__Supplied records__:

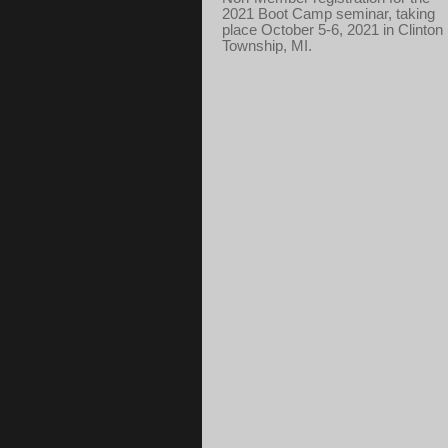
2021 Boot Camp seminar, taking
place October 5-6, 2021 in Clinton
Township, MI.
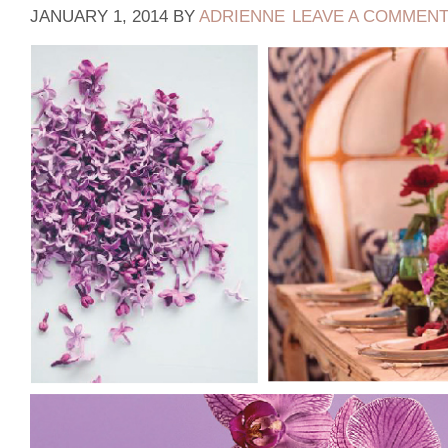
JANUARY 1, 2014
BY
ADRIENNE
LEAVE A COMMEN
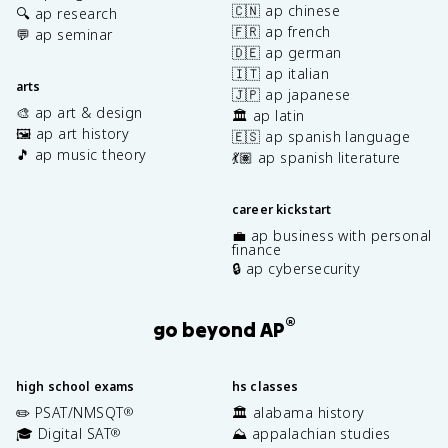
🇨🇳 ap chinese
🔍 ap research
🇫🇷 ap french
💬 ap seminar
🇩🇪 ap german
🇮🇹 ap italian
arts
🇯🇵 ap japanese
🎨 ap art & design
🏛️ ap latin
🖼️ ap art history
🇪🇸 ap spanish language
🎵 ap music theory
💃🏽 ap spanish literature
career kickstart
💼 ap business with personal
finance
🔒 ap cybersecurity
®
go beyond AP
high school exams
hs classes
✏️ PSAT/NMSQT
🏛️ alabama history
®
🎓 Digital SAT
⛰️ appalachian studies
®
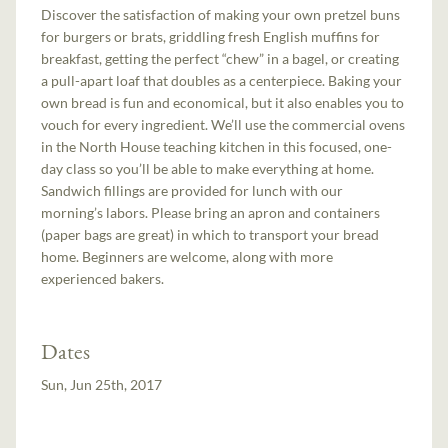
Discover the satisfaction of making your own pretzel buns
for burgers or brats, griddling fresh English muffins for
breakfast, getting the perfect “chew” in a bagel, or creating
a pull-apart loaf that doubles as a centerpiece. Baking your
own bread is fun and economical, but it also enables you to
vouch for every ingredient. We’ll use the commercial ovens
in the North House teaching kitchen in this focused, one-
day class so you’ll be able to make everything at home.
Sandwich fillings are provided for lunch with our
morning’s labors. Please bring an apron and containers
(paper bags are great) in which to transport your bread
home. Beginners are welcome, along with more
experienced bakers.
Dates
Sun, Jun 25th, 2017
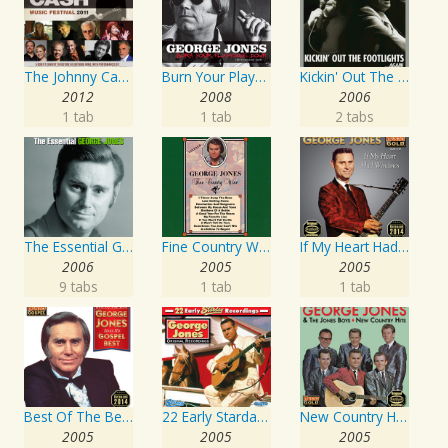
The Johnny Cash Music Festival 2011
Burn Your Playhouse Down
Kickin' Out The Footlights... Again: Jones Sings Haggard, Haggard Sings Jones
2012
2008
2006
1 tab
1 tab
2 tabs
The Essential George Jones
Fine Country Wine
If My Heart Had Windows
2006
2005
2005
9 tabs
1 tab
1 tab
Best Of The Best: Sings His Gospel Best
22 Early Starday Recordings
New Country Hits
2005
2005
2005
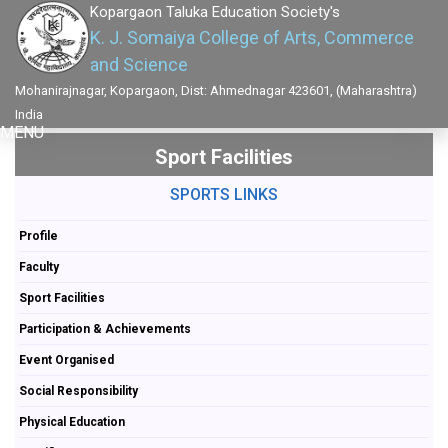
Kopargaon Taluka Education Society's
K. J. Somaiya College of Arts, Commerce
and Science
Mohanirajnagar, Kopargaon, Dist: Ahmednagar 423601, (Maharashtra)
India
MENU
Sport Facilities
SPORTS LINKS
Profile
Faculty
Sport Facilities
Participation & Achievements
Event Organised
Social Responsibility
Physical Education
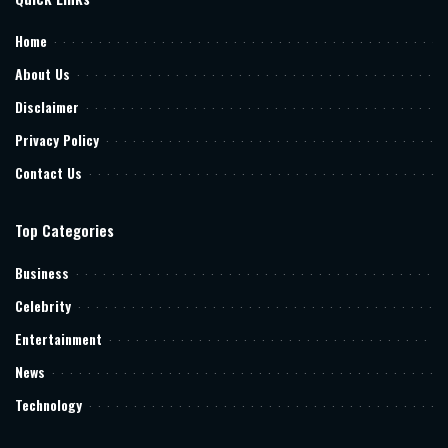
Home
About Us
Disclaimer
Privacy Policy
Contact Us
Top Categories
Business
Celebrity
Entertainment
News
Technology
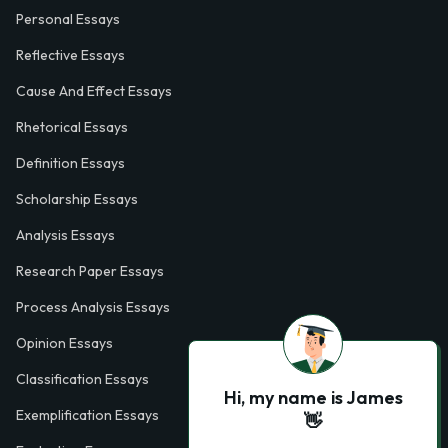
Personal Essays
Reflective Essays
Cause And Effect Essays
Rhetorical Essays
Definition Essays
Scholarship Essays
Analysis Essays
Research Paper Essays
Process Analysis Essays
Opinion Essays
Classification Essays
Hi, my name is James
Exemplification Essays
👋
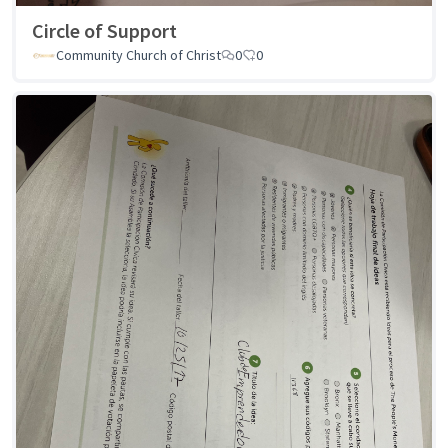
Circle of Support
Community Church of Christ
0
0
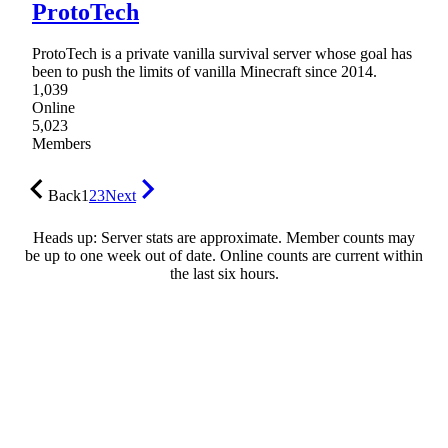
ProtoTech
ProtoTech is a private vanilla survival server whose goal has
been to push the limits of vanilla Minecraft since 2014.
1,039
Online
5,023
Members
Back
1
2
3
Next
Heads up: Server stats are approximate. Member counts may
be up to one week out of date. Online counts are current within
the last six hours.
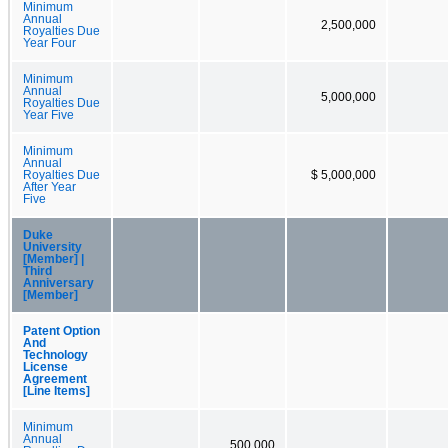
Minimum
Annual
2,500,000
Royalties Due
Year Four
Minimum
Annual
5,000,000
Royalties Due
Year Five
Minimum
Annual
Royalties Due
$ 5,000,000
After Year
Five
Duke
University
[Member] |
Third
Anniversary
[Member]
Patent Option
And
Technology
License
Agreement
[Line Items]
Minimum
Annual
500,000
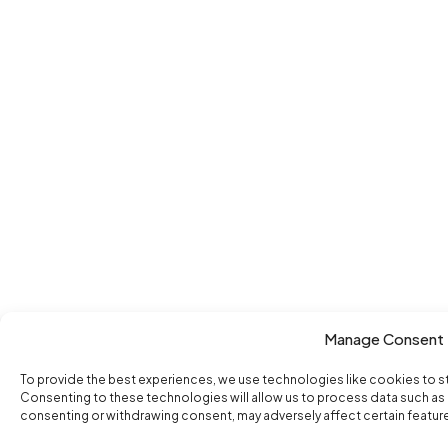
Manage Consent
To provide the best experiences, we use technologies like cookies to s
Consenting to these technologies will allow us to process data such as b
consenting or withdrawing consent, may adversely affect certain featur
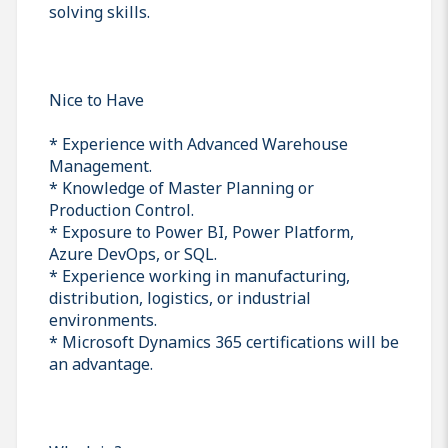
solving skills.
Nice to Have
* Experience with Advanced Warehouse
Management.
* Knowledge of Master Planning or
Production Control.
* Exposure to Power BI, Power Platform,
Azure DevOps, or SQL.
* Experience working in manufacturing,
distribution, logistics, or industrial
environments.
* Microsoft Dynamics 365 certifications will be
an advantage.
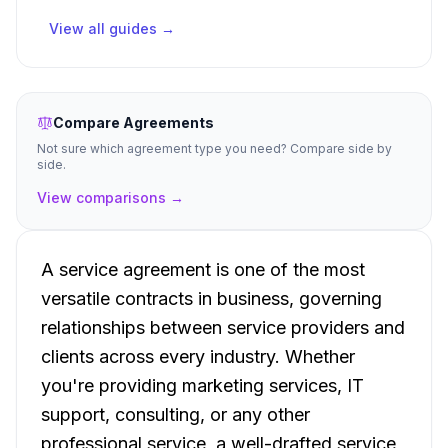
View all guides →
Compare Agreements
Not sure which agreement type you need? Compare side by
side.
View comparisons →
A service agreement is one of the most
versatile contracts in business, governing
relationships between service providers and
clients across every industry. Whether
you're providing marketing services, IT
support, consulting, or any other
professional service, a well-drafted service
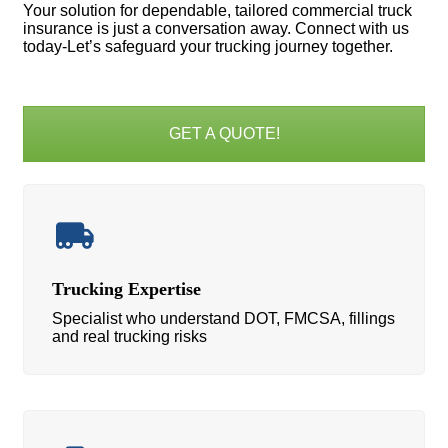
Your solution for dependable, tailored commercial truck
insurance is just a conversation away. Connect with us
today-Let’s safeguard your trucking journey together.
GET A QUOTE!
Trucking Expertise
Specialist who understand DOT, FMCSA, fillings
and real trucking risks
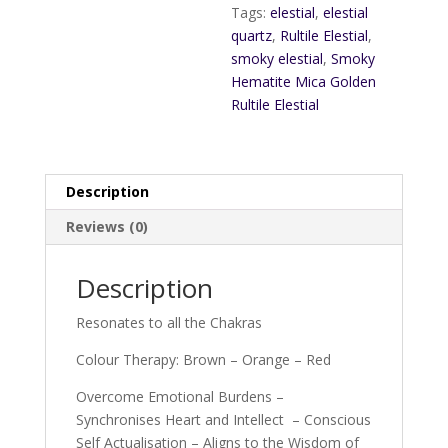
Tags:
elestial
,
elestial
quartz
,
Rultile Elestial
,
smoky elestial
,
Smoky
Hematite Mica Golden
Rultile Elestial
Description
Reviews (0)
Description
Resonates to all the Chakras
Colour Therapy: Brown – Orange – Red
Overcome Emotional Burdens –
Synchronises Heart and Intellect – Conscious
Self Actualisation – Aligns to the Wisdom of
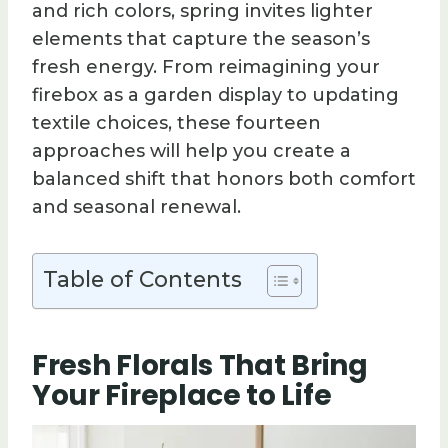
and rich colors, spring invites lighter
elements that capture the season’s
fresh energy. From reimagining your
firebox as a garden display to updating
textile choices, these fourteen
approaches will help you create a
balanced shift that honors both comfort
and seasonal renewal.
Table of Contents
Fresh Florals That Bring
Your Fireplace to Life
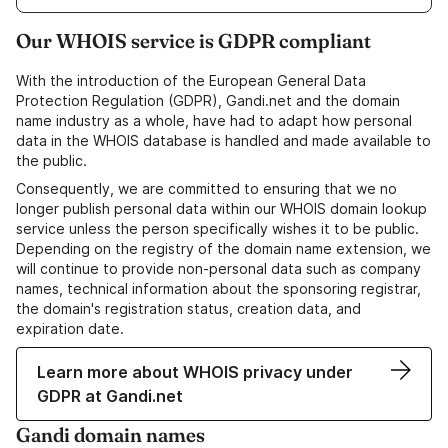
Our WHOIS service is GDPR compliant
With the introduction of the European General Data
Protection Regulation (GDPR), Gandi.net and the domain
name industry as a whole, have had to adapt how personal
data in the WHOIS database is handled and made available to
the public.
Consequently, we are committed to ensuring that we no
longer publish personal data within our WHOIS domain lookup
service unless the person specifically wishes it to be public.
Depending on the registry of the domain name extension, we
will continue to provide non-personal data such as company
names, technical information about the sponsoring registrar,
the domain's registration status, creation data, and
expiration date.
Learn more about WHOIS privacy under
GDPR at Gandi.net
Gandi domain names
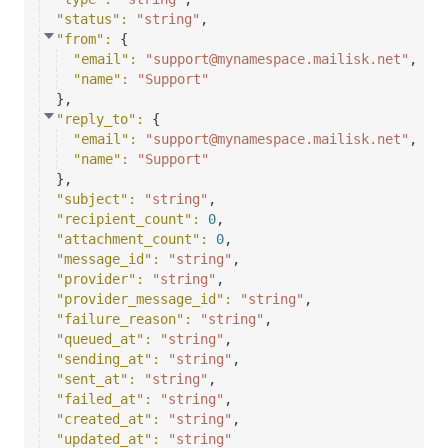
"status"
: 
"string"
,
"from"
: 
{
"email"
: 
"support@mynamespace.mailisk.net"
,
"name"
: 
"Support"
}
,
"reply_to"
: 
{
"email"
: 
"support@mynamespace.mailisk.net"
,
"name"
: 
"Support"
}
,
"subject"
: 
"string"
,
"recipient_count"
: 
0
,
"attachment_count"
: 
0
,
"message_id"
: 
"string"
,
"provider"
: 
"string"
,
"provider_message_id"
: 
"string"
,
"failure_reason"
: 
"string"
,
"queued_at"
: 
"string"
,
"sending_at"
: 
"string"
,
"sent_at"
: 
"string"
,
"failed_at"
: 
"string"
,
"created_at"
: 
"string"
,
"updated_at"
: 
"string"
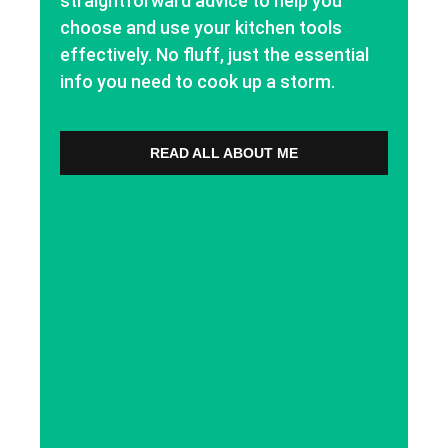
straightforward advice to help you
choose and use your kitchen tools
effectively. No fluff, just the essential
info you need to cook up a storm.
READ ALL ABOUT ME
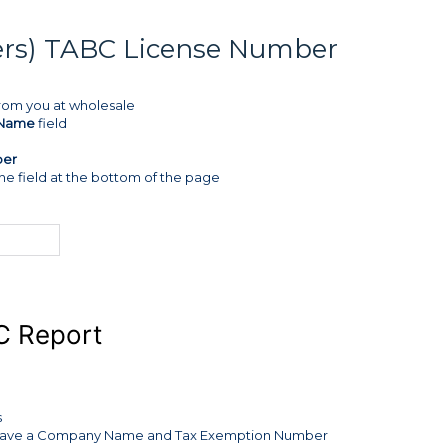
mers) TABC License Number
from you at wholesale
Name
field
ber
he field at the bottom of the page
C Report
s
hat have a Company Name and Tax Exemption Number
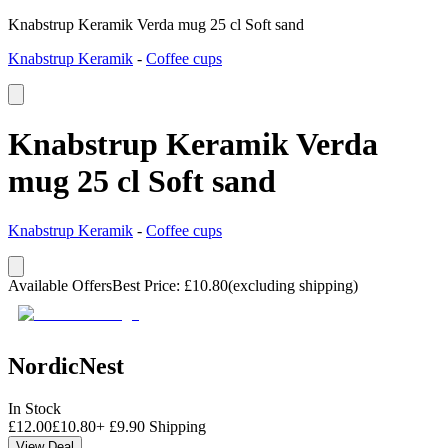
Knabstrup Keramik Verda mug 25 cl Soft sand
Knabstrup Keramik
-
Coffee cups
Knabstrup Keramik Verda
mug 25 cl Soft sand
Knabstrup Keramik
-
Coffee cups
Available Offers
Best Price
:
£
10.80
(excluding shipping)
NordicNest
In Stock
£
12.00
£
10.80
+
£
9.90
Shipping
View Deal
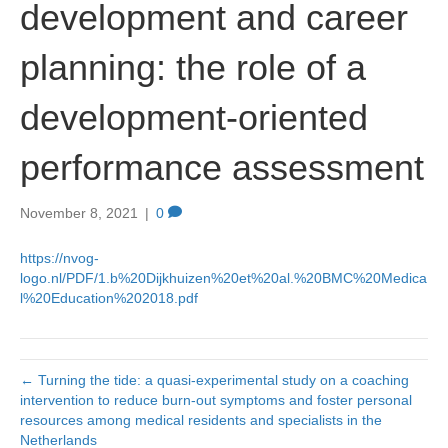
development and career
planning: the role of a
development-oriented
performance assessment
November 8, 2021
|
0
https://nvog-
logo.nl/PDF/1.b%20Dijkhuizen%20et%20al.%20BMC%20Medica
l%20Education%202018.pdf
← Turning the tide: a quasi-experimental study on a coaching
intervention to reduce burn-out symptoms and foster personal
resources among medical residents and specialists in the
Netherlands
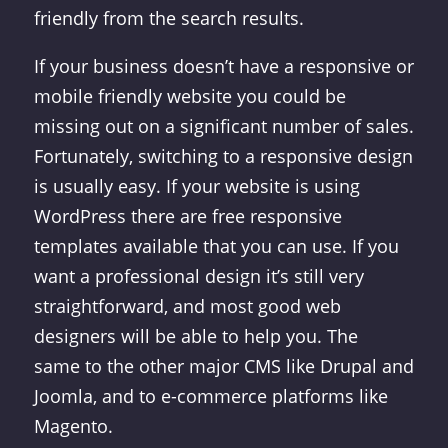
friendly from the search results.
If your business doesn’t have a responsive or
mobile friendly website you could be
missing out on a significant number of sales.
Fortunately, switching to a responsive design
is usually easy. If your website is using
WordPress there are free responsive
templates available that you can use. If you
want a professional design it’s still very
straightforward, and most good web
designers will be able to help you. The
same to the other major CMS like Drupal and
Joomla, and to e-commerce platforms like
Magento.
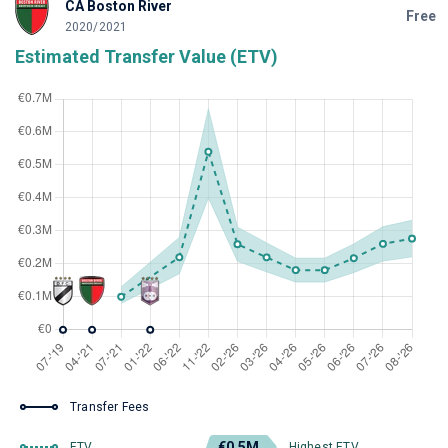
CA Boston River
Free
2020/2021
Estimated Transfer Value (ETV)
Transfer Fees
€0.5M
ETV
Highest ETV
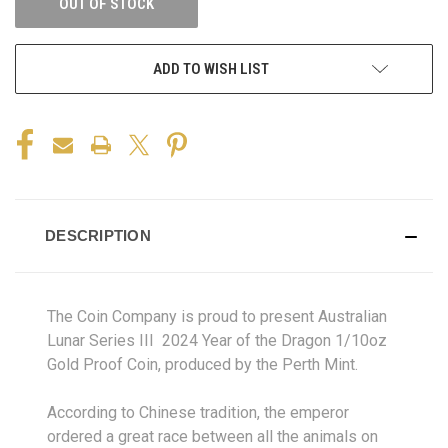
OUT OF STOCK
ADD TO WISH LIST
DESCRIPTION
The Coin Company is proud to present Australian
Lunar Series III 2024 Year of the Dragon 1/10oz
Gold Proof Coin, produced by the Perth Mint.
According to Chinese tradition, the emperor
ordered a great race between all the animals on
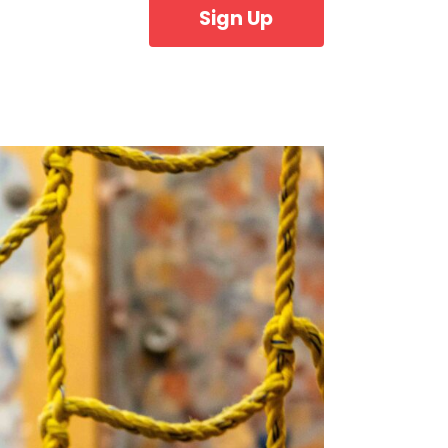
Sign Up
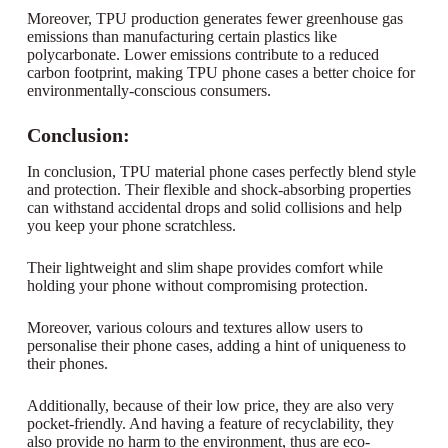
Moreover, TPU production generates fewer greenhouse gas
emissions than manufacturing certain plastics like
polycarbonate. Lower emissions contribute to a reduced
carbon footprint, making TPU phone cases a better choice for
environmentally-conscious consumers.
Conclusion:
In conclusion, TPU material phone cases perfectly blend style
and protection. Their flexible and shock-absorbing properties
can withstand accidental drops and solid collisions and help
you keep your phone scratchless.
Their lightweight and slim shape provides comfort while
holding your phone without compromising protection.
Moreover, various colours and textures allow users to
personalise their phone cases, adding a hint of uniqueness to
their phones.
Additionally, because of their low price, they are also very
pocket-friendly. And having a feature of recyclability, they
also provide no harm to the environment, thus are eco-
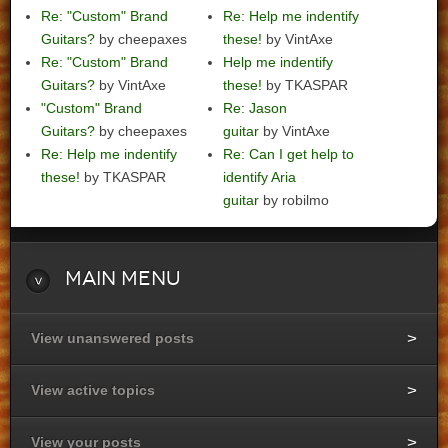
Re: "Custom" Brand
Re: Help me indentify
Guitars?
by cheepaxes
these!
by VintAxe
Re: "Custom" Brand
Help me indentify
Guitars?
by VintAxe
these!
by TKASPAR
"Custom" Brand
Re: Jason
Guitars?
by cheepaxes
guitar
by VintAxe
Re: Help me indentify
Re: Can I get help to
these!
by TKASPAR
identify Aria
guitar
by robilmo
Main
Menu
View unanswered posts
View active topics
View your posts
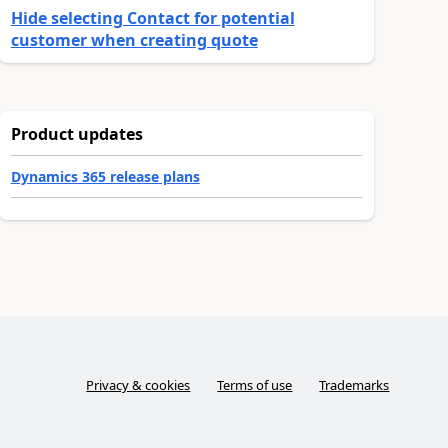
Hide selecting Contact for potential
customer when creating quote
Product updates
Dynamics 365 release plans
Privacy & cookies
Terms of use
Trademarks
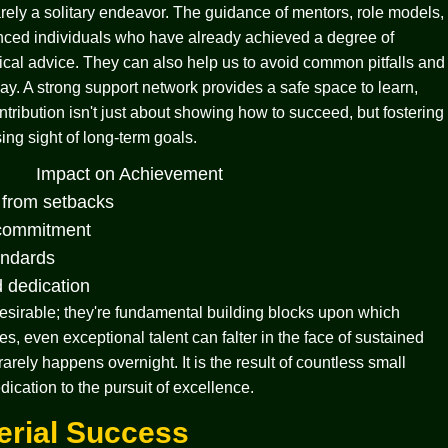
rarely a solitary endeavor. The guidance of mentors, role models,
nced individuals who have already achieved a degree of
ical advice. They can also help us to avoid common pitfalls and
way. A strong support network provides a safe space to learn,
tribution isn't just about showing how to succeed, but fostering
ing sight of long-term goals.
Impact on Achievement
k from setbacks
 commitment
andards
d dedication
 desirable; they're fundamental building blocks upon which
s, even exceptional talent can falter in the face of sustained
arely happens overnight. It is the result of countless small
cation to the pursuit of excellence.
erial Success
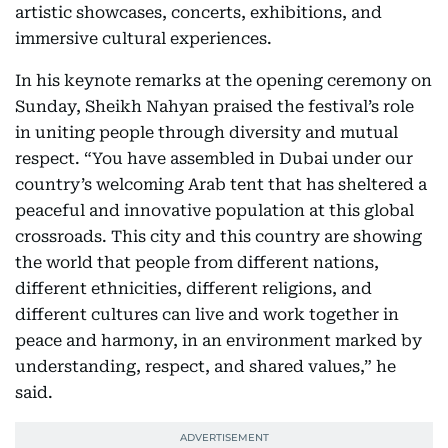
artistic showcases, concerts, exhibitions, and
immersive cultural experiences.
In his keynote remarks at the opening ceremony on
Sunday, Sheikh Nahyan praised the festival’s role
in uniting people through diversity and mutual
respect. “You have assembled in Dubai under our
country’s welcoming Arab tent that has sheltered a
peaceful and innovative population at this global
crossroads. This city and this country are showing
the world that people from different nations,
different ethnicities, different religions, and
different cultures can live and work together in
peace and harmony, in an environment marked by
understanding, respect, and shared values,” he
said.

__Prompt__:
Copy the records from the line that contains "Hide selecting Contact for potential" through the end of the records, changing "harmony" to "unity" and leaving everything else as it is. Leave the picture lines out.

__Expected answer__:
Hide selecting Contact for potential
customer when creating quote
Product updates
Dynamics 365 release plans
Privacy & cookies
Terms of use
Trademarks
rarely a solitary endeavor. The guidance of mentors, role models,
nced individuals who have already achieved a degree of
ical advice. They can also help us to avoid common pitfalls and
way. A strong support network provides a safe space to learn,
tribution isn't just about showing how to succeed, but fostering
ing sight of long-term goals.
Impact on Achievement
k from setbacks
 commitment
andards
d dedication
 desirable; they're fundamental building blocks upon which
s, even exceptional talent can falter in the face of sustained
arely happens overnight. It is the result of countless small
cation to the pursuit of excellence.
erial Success
artistic showcases, concerts, exhibitions, and
immersive cultural experiences.
In his keynote remarks at the opening ceremony on
Sunday, Sheikh Nahyan praised the festival’s role
in uniting people through diversity and mutual
respect. “You have assembled in Dubai under our
country’s welcoming Arab tent that has sheltered a
peaceful and innovative population at this global
crossroads. This city and this country are showing
the world that people from different nations,
different ethnicities, different religions, and
different cultures can live and work together in
peace and unity, in an environment marked by
understanding, respect, and shared values,” he
said.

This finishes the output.